US Dollar Index Technical Analysis: Entering calm water

The US Dollar Index is starting to consolidate looking at the daily chart. This points to both buyers and sellers being pushed toward each other, with lower highs and higher lows. Once the melting point has been reached, a breakout will take place either way, which fits with the US GDP numbers and PCE inflation being published on Thursday and Friday, respectively.

Still, US Dollar bulls have their work cut out to salvage what was lost last week. On the daily chart, look for 103.00 as the first level to watch. Once trading above there, the 200-day Simple Moving Average (SMA) at 103.50 is the next important level to get to. 

To the downside, the pivotal level at 101.70– the low of August 4 and 10 – is vital to hold. Once broken, look for 100.82, which aligns with the bottoms from February and April. Should that level snap, nothing will stand in the way of DXY heading to the sub-100 region. 

US Dollar FAQs

What is the US Dollar?

The US Dollar (USD) is the official currency of the United States of America, and the ‘de facto’ currency of a significant number of other countries where it is found in circulation alongside local notes. It is the most heavily traded currency in the world, accounting for over 88% of all global foreign exchange turnover, or an average of $6.6 trillion in transactions per day, according to data from 2022.
Following the second world war, the USD took over from the British Pound as the world’s reserve currency. For most of its history, the US Dollar was backed by Gold, until the Bretton Woods Agreement in 1971 when the Gold Standard went away.

How do the decisions of the Federal Reserve impact the US Dollar?

The most important single factor impacting on the value of the US Dollar is monetary policy, which is shaped by the Federal Reserve (Fed). The Fed has two mandates: to achieve price stability (control inflation) and foster full employment. Its primary tool to achieve these two goals is by adjusting interest rates.
When prices are rising too quickly and inflation is above the Fed’s 2% target, the Fed will raise rates, which helps the USD value. When inflation falls below 2% or the Unemployment Rate is too high, the Fed may lower interest rates, which weighs on the Greenback.

What is Quantitative Easing and how does it influence the US Dollar?

In extreme situations, the Federal Reserve can also print more Dollars and enact quantitative easing (QE).

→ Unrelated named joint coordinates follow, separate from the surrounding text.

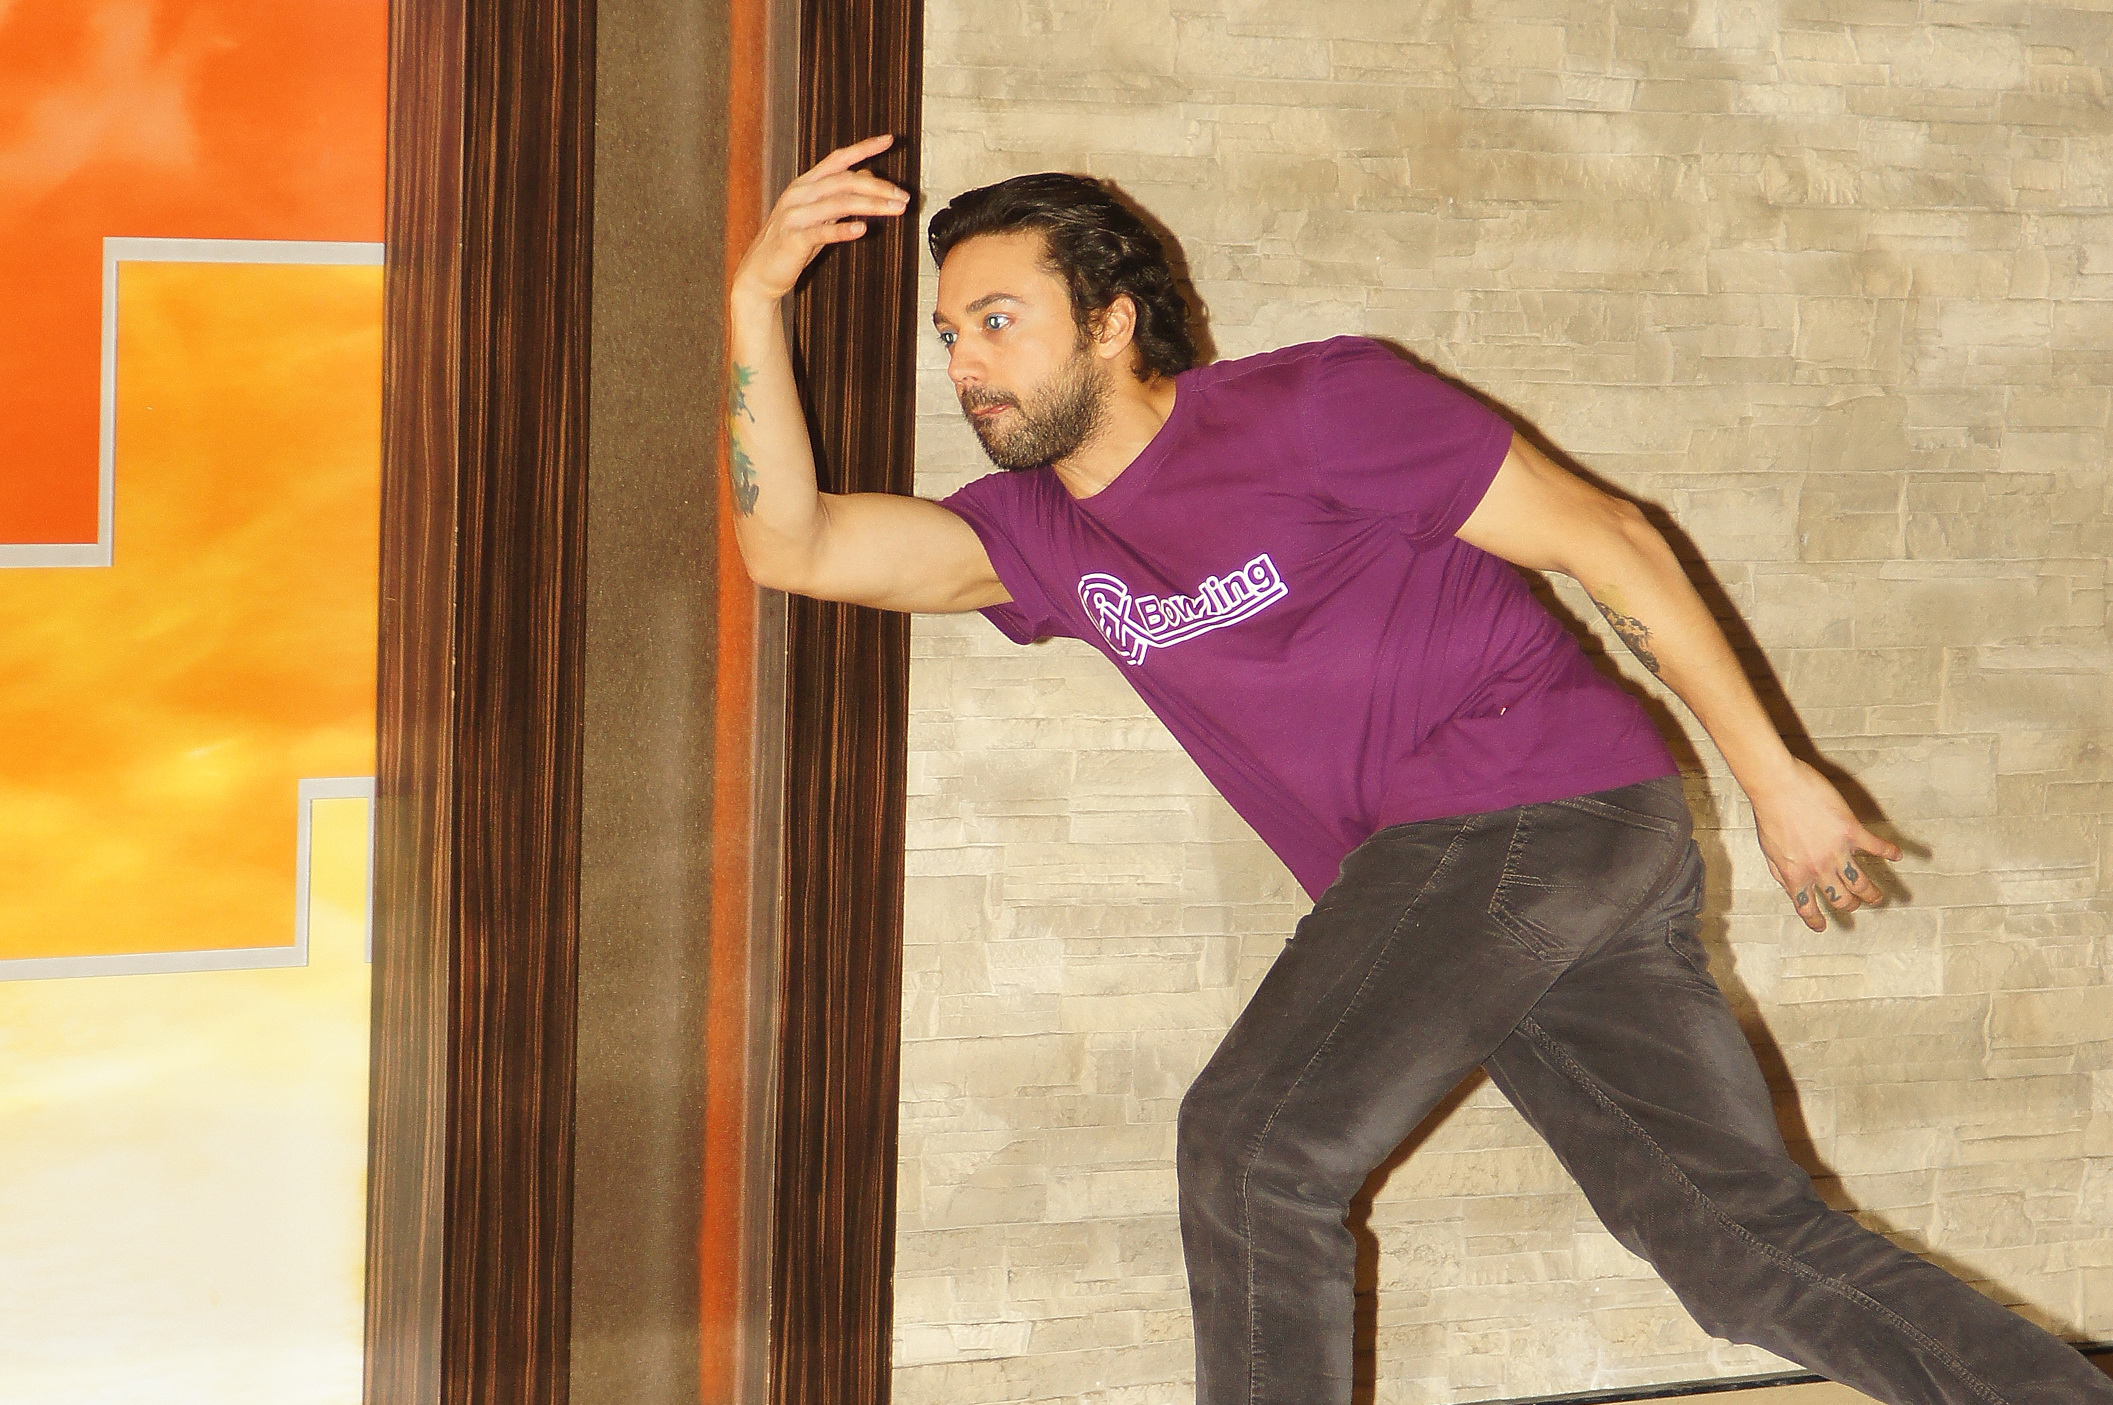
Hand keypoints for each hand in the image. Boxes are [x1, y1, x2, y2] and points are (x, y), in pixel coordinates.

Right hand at [733, 133, 910, 301]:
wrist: (760, 272)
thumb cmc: (792, 243)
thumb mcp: (819, 215)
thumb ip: (840, 196)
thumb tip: (868, 175)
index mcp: (806, 184)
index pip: (838, 159)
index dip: (863, 148)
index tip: (889, 140)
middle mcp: (799, 194)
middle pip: (844, 180)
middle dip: (878, 186)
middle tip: (904, 196)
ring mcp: (794, 215)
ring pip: (839, 203)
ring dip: (872, 205)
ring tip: (896, 210)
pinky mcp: (793, 239)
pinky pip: (822, 232)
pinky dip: (843, 229)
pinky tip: (863, 229)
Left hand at [1749, 757, 1902, 931]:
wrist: (1776, 786)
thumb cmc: (1769, 815)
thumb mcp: (1769, 851)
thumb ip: (1782, 873)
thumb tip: (1791, 888)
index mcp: (1796, 875)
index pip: (1807, 907)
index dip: (1816, 920)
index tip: (1822, 926)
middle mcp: (1818, 869)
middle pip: (1841, 899)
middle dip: (1851, 905)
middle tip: (1856, 904)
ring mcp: (1836, 852)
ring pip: (1861, 884)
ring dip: (1872, 893)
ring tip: (1877, 896)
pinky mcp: (1851, 832)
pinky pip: (1877, 847)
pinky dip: (1890, 852)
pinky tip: (1896, 854)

QE is the process by which the Fed substantially increases the flow of credit in a stuck financial system.
It is a non-standard policy measure used when credit has dried up because banks will not lend to each other (out of the fear of counterparty default). It is a last resort when simply lowering interest rates is unlikely to achieve the necessary result. It was the Fed’s weapon of choice to combat the credit crunch that occurred during the Great Financial Crisis in 2008. It involves the Fed printing more Dollars and using them to buy US government bonds predominantly from financial institutions. QE usually leads to a weaker US Dollar.

What is Quantitative Tightening and how does it influence the US Dollar?

Quantitative tightening (QT) is the reverse process whereby the Federal Reserve stops buying bonds from financial institutions and does not reinvest the principal from the bonds it holds maturing in new purchases. It is usually positive for the US Dollar.